**Records shown**

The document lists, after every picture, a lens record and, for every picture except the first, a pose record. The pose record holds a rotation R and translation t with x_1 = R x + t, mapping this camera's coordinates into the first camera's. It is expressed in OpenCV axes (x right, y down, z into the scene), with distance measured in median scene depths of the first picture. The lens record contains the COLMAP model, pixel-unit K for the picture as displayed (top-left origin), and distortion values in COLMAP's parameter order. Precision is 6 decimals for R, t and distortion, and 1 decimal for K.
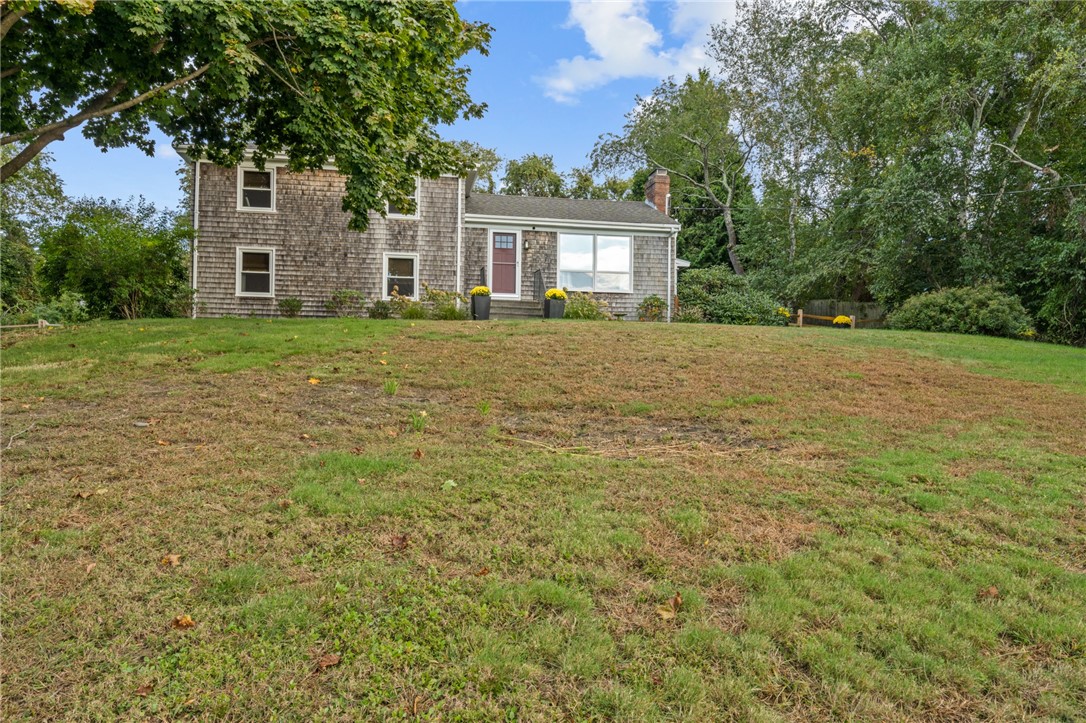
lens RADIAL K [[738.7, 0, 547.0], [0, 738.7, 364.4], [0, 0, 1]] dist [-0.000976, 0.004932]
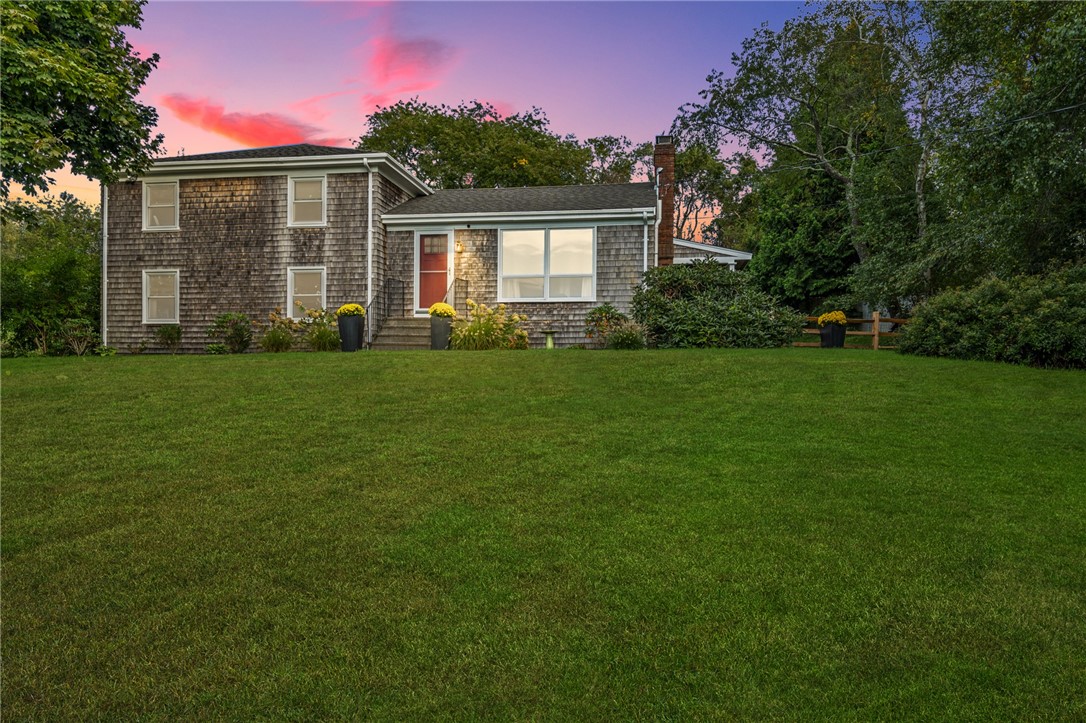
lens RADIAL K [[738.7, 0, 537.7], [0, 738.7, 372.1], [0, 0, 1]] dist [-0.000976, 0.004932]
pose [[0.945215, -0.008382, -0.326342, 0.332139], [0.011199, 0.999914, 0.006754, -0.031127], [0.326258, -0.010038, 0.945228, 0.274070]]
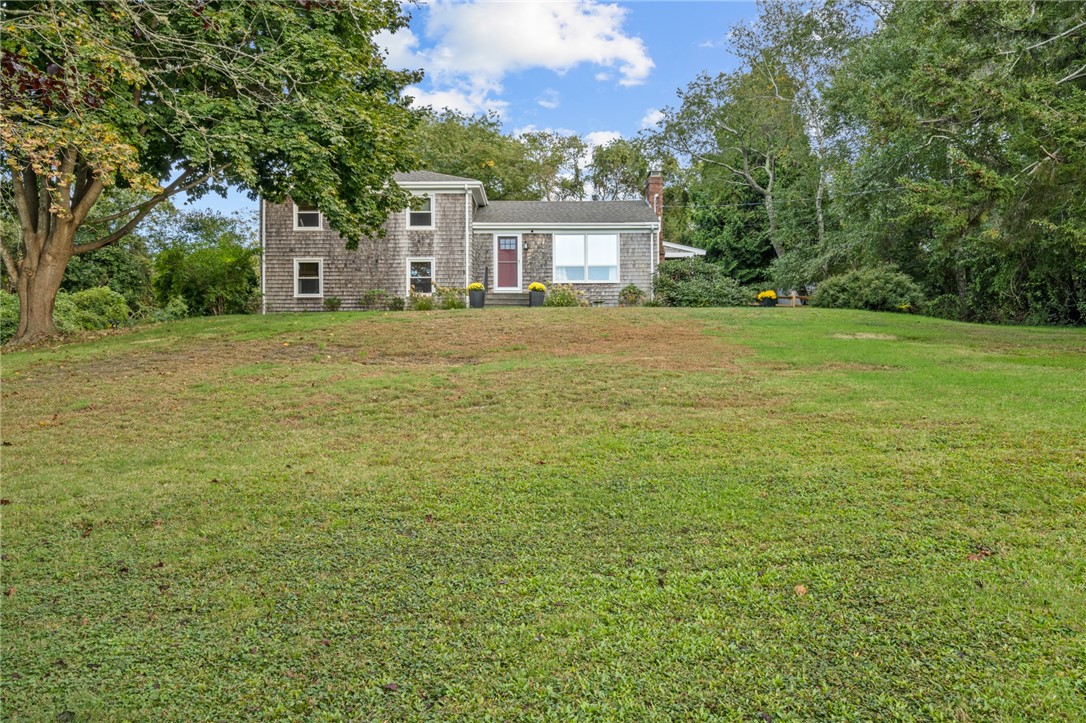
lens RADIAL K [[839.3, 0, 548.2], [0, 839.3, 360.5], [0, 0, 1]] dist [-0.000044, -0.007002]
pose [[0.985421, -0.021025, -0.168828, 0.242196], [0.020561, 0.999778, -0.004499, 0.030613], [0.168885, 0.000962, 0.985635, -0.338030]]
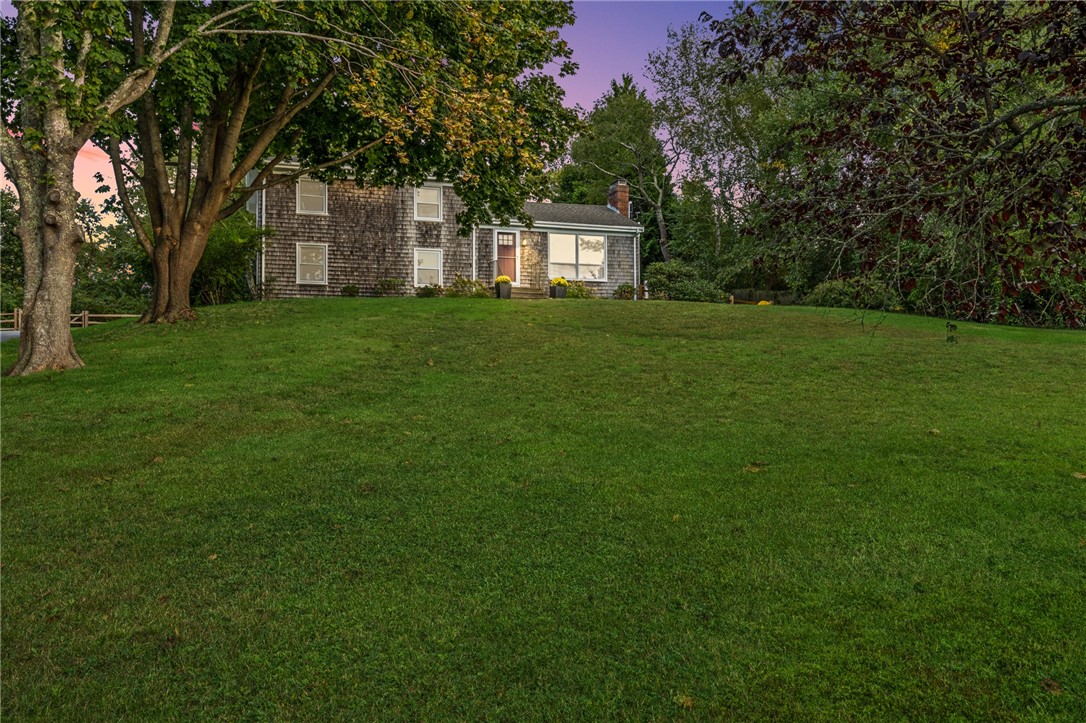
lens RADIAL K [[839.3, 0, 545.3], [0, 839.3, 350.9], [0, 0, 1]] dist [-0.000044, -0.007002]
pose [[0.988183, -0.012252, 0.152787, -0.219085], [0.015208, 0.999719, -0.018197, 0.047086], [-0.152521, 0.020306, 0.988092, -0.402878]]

**Problem to work on**
Repeat the records above word for word, keeping no pictures in the copy.

**Your response**
The document lists, after every picture, a lens record and, for every picture except the first, a pose record. The pose record holds a rotation R and translation t with x_1 = R x + t, mapping this camera's coordinates into the first camera's. It is expressed in OpenCV axes (x right, y down, z into the scene), with distance measured in median scene depths of the first picture. The lens record contains the COLMAP model, pixel-unit K for the picture as displayed (top-left origin), and distortion values in COLMAP's parameter order. Precision is 6 decimals for R, t and distortion, and 1 decimal for K.
lens RADIAL K [[738.7, 0, 547.0], [0, 738.7, 364.4], [0, 0, 1]] dist [-0.000976, 0.004932]
lens RADIAL K [[738.7, 0, 537.7], [0, 738.7, 372.1], [0, 0, 1]] dist [-0.000976, 0.004932]
pose [[0.945215, -0.008382, -0.326342, 0.332139], [0.011199, 0.999914, 0.006754, -0.031127], [0.326258, -0.010038, 0.945228, 0.274070]]
lens RADIAL K [[839.3, 0, 548.2], [0, 839.3, 360.5], [0, 0, 1]] dist [-0.000044, -0.007002]
pose [[0.985421, -0.021025, -0.168828, 0.242196], [0.020561, 0.999778, -0.004499, 0.030613], [0.168885, 0.000962, 0.985635, -0.338030]]
lens RADIAL K [[839.3, 0, 545.3], [0, 839.3, 350.9], [0, 0, 1]] dist [-0.000044, -0.007002]
pose [[0.988183, -0.012252, 0.152787, -0.219085], [0.015208, 0.999719, -0.018197, 0.047086], [-0.152521, 0.020306, 0.988092, -0.402878]]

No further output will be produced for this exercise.